How often do people die on flights?

There was that plane that decompressed during flight in Greece (?) that flew for a few hours with everyone dead on it before it plunged into a hillside.

Pretty grim thinking to be honest.

I worked with the guy recently that was the engineer that signed off that flight. All the newspapers here plastered his pictures all over and basically had him locked up and convicted like the school teacher in that recent Bristol murder.

He got some hefty payouts from the papers.

Very sad incident, Pilots not being able to communicate with each other correctly and unable to recongnise the difference between a take off config warning and cabin altitude warning. The second huge giveaway was when the mask deployed.

**** knows who trained them. :(

They didn't follow the preflight checklist, didn't understand the warnings and didn't listen to the ground engineer when they had issues. You would be very angry if it was a member of your family on the flight.
 
I worked with the guy recently that was the engineer that signed off that flight. All the newspapers here plastered his pictures all over and basically had him locked up and convicted like the school teacher in that recent Bristol murder.

He got some hefty payouts from the papers.

Very sad incident, Pilots not being able to communicate with each other correctly and unable to recongnise the difference between a take off config warning and cabin altitude warning. The second huge giveaway was when the mask deployed.

**** knows who trained them. :(

They didn't follow the preflight checklist, didn't understand the warnings and didn't listen to the ground engineer when they had issues. You would be very angry if it was a member of your family on the flight.

It was all a bit odd that incident. But, as usual, the engineers get blamed.
 
I don't know if the chap died but on a flight to Orlando, one of the passengers suffered a heart attack and we where diverted to somewhere in South Carolina. Cabin crew refused my offer of administering CPR and of setting up the defib. Paramedics came on to the plane, carried out CPR and then applied the defibrillator and whisked him away.

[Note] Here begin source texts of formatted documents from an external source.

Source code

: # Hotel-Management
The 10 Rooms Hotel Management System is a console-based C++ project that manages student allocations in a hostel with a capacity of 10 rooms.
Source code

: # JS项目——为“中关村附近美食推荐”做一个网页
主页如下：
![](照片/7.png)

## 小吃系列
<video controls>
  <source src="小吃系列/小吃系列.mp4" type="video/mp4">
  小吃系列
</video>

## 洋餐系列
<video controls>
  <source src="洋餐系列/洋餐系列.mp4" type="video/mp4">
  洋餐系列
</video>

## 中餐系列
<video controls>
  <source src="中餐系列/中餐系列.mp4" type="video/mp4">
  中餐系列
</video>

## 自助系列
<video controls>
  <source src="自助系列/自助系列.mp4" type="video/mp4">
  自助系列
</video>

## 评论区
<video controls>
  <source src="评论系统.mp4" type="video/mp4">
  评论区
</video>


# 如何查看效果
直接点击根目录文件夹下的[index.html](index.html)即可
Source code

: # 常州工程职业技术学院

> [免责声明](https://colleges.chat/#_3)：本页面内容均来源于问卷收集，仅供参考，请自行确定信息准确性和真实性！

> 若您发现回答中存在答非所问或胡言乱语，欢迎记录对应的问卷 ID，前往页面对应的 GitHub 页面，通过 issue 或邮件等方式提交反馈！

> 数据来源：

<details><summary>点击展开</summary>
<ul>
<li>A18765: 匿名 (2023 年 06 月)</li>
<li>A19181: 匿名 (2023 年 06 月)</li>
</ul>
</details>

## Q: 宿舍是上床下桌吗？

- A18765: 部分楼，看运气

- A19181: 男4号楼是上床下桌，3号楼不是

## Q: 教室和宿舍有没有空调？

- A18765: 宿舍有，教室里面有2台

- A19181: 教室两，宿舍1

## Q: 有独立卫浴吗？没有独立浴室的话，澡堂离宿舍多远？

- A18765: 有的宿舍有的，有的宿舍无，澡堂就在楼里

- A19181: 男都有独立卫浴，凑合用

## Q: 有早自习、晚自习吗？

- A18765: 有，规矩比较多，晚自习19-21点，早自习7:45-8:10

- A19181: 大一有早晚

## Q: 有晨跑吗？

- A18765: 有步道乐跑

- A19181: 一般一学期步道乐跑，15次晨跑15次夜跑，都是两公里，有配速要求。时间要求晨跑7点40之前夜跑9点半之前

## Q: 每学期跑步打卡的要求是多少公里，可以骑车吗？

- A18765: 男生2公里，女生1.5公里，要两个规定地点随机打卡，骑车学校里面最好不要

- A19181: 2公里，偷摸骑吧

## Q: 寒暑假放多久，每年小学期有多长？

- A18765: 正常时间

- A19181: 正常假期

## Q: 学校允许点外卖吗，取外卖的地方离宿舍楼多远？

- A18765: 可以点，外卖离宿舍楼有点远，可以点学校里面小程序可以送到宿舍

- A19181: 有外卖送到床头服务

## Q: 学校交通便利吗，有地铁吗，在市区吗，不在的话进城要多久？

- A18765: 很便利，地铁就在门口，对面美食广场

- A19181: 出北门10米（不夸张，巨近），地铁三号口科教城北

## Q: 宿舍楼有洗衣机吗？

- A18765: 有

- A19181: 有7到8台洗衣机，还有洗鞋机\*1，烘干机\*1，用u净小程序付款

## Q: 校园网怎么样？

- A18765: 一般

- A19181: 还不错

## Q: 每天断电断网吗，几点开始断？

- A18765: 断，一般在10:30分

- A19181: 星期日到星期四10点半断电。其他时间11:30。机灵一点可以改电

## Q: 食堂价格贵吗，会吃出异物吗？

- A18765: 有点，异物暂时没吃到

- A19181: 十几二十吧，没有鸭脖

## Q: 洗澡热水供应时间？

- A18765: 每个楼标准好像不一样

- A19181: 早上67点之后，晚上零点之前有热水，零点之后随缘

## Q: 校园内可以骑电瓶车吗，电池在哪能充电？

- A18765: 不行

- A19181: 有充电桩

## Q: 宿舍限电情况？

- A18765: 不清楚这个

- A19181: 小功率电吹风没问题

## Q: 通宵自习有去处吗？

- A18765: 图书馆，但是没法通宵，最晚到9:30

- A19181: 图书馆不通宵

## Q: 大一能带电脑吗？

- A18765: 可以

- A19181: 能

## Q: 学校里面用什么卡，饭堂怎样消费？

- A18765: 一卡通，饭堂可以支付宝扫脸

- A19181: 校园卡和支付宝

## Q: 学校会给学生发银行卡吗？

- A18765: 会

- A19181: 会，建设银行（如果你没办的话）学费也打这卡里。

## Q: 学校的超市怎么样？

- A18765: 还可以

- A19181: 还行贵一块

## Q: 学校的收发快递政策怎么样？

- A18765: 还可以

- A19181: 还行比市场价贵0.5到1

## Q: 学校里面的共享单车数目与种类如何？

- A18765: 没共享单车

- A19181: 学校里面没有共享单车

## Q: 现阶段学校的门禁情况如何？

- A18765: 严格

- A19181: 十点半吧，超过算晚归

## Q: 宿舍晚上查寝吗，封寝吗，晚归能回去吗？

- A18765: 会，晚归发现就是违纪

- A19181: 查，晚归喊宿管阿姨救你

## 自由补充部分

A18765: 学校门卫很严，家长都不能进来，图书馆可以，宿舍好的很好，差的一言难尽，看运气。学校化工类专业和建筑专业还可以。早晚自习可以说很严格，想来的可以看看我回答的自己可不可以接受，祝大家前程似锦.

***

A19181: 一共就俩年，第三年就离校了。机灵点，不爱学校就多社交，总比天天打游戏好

I felt pretty sorry for the family suffering such an incident while on the first day of their holiday. Anyhoo, for the rest of us it was pretty grim too. Temperatures outside (and soon after, inside too) where 34c and we where not allowed to leave the plane because we had not passed through passport control. The plane had to wait (and wait) until it got a slot to take off again and we also had an issue with refueling as the pilot couldn't reach the carrier company to authorise it and eventually had to put it on his own credit card (try that now with oil prices so high, ouch). The end product was that we had to wait five hours, stuck on a hot and very humid plane with screaming, bored kids and disgruntled passengers who hadn't realised what was going on.
 
It was all a bit odd that incident. But, as usual, the engineers get blamed.

Myself and another Ocuk member had the 'pleasure' of working a pressurisation snag with the said engineer on the 737. Needless to say after that case there wasn't a single element of the pressurisation system he wasn't an expert in.

I'm just glad I wasn't in his shoes for the years it went on for.
 
I'm dreading next Saturday as I will be travelling on 1 of these types of planes:

ts


I feel safer on a bigger plane than 1 of these 'Ikea' planes lol...
 
I've flown business class, it was unreal. I'd want a refund for the price if they had to place a body in there. You pay a fortune for it why should you have a body in there? Could you not place the body in the hold? or at the back of the cattle truck

I've flown loads of times and no death on board yet or someone taking ill.